At its August 14 meeting, the Village Board of Mazomanie approved a concept for a new bandstand, which was designed as a service project by students of the School of Architecture at Taliesin and will be fully funded through donations.

The student whose design was chosen called his concept “Dancing Gables,” basing it on the gables seen on buildings in the historic district of Mazomanie. It will have a metal sloped roof, in a color to be determined, three sets of stained wood trusses, and a wooden backdrop behind the stage. The roof would extend two to three feet behind the backdrop as a staging area for performers.

Before coming to the board on Aug. 14, the design was approved by the Mazo 2020 committee and the Historic Preservation Commission.

The village will follow a similar process to what was used for the splash pad, which was also spearheaded by an outside group and funded by donations, according to Village President Gary Harrop. The board approved the project in concept, allowing the donation drive to begin.

When the project is completed and paid for, it will be officially turned over to the village. The board will pass a resolution at that time accepting the donation of the bandstand.

The structure tentatively would be located at the east end of the Promenade, facing west and extending about 23 feet. Harrop said the board can finalize the location at a later date.

Public Works Director Mark Geisler advised the board that they may want to consider additional restrooms and parking in the area to accommodate increased use.

Moment of Silence for Deceased Board Member

The board was down one member in August, following the unexpected death of Village Trustee Kevin Graham, 47, in a motorcycle accident on July 28 in Richland County. Graham’s motorcycle collided with a truck that turned left across his lane as he was cresting a hill.

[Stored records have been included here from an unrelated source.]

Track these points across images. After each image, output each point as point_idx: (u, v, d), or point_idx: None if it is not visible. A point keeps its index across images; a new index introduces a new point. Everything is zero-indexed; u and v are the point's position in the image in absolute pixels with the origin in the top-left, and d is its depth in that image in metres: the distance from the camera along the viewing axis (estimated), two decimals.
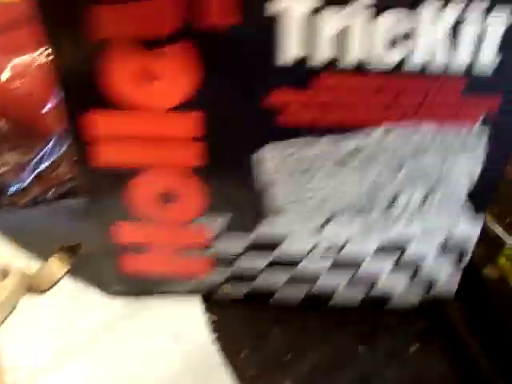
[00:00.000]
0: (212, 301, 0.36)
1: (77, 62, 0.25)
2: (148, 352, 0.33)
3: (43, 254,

Elected in April 2017, Graham had been a vocal watchdog on village spending in his time on the board. He had operated the Madison-based concrete restoration and waterproofing company Pro Axis along with two friends since 2011. He is survived by two sons, Cody and Zak, as well as other family members and friends.

Harrop asked the board to pause for a moment of silence at the beginning of the Aug. 14 meeting, “out of respect for his memory and his service on the board.”